Resume
As a Senior Engineer in Data Platform at Sophos, I have been involved in creating a new Apache Iceberg-based data pipeline for our data lake. Before this, my primary focus involved creating a new batch detection framework using the data available in the data lake to help the threat hunters detect potentially customer-compromising detections before they happen.
I am leading and mentoring a high-performing team of 5+ engineers to work on cross-team collaboration, elevate code standards, and cultivating a culture of continuous improvement and ownership.
I have used my skills in AWS, Java, Spring, Python, Relational, and Non-relational databases to deliver high-quality solutions that increase transparency, accountability, and efficiency for our clients. Additionally, I have been mentoring 5+ junior engineers in software development best practices and enhancing their technical competencies.
Before joining Sophos, I worked at o9 Solutions, Goldman Sachs, Eureka AI, and Samsung Research Institute, where I gained valuable experience in developing proprietary databases from scratch, building web applications, handling data pipelines in a large-scale system, building desktop applications, building user tracing systems based on their constantly changing geography, and building UX using cutting-edge technologies. I have a Master’s degree in Computer Science and Engineering from IIT Kanpur and a Bachelor’s degree in the same field from IIT Guwahati.
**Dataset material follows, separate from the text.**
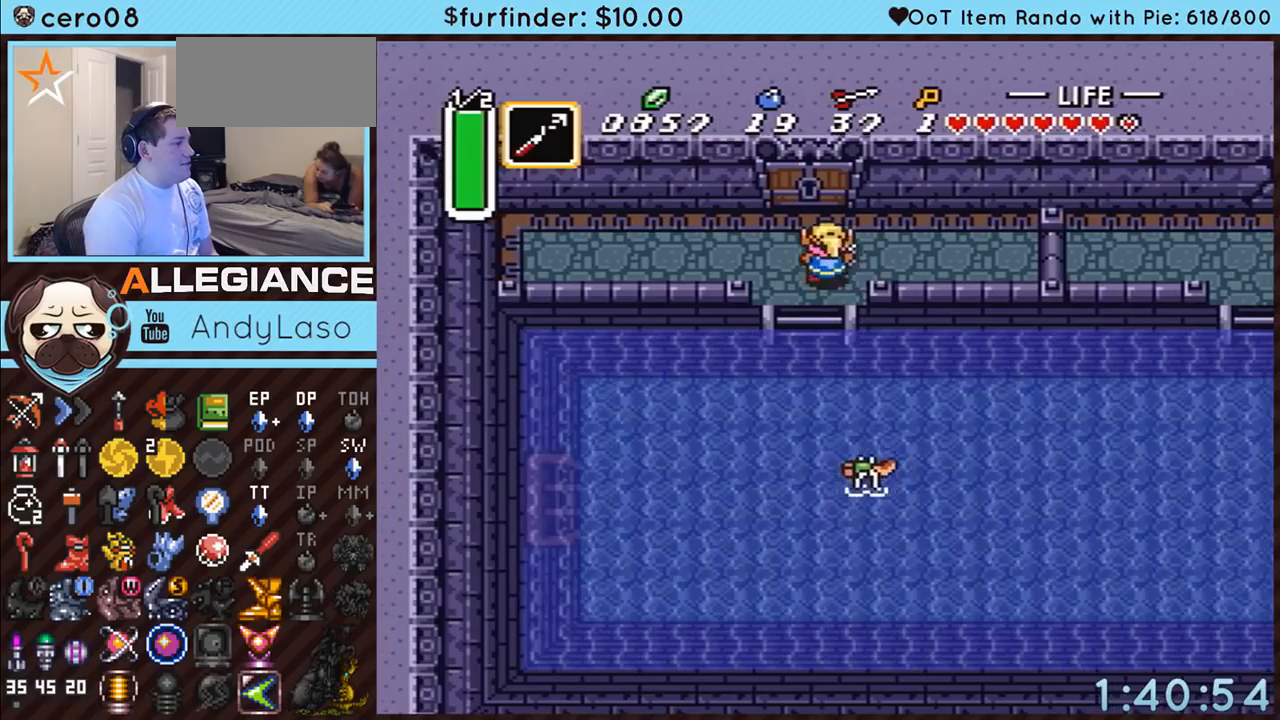
{"buttons": ["DPAD_UP"], "events": [[17, "DPAD_LEFT", "down"], [150, "DPAD_LEFT", "up"]]}
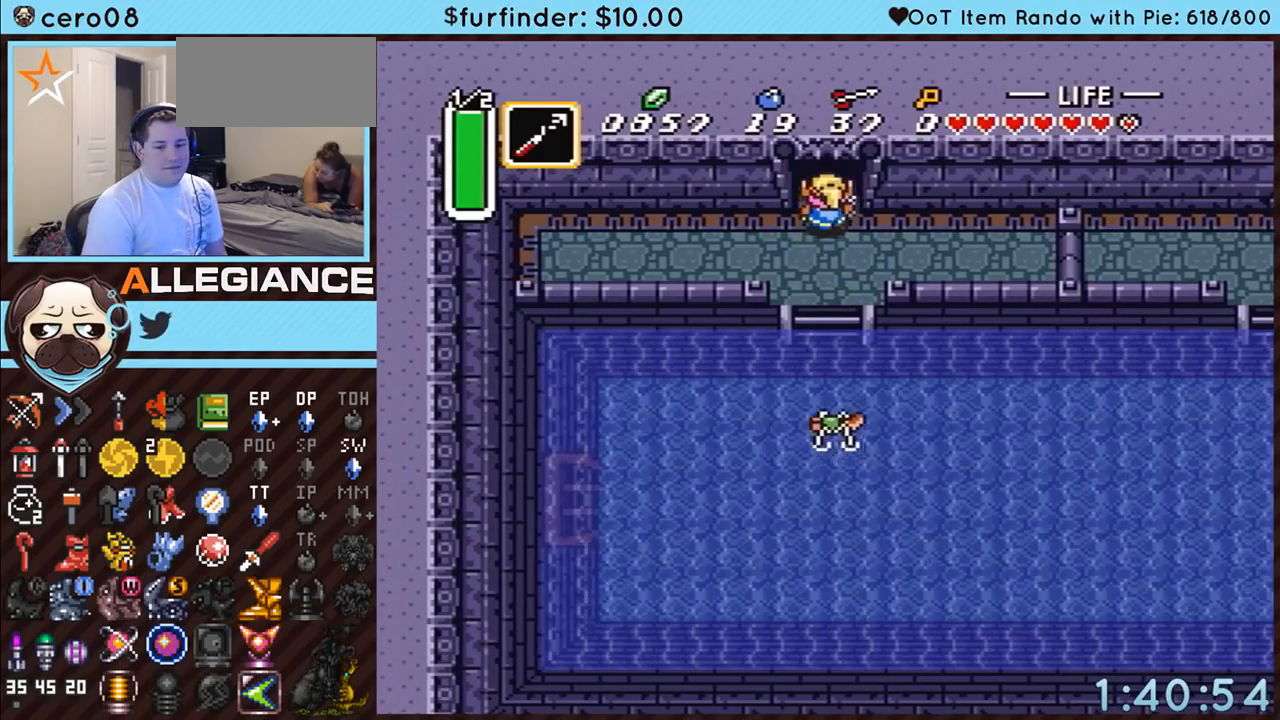
{"buttons": ["DPAD_UP"], "events": []}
I am passionate about exploring new horizons, taking on new challenges, and solving intricate problems in the software engineering world.
Contact Information
-
Email: [email protected]
-
LinkedIn: itspawanhere
-
Website: itspawanhere.com
Education
-
Indian Institute of Technology, Kanpur
Location: Kanpur, India
Degree: Masters in Computer Science
Dates: July 2016 - May 2018 -
Indian Institute of Technology, Guwahati
Location: Guwahati, India
Degree: B.Tech in Computer Science and Engineering
Dates: July 2010 - May 2014
Professional Experience
-
Sophos, Bangalore, IN
Senior Software Engineer II
October 2023 - Present -
Building Apache Iceberg Based Datalake: Built a new Apache Iceberg pipeline to pull data from XDR, MDR, firewall, and other sources, replacing our Hive-based legacy pipeline. Queries now run about twice as fast, storage needs dropped by roughly 30%, and data is available in the S3 data lake over 50% sooner. The pipeline also added write support for S3 and time-travel queries, allowing us to track changes automatically for auditing purposes.
Tools/Technology used: Spring Boot, Kafka, Iceberg, Glue, Athena, Grafana, Logz, Metabase.
-
Batch Detections & ETL: Created batch processing framework in Amazon Managed Workflows for Apache Airflow (MWAA), using which threat researchers can register their detection workflows. Features included running your detection in multi-phases, segregating different types of customers based on licenses, and running ETL jobs before the detection. This new detection framework offered by Sophos helped automate threat detections approximately 10 times faster.
Tools/Technology used: AWS, Airflow, Kafka, Trino, Avro, Redis, Python, Terraform
-
AWS Cluster Migration: Managed AWS infrastructure using Terraform to provision, migrate, and tear down clusters as needed. For example, I shifted ECS workloads from Fargate to EC2, set up auto-scaling based on demand, and right-sized instances per service. These changes cut infrastructure costs by several thousand dollars annually, improved resource utilization, and made deployments more consistent and reliable.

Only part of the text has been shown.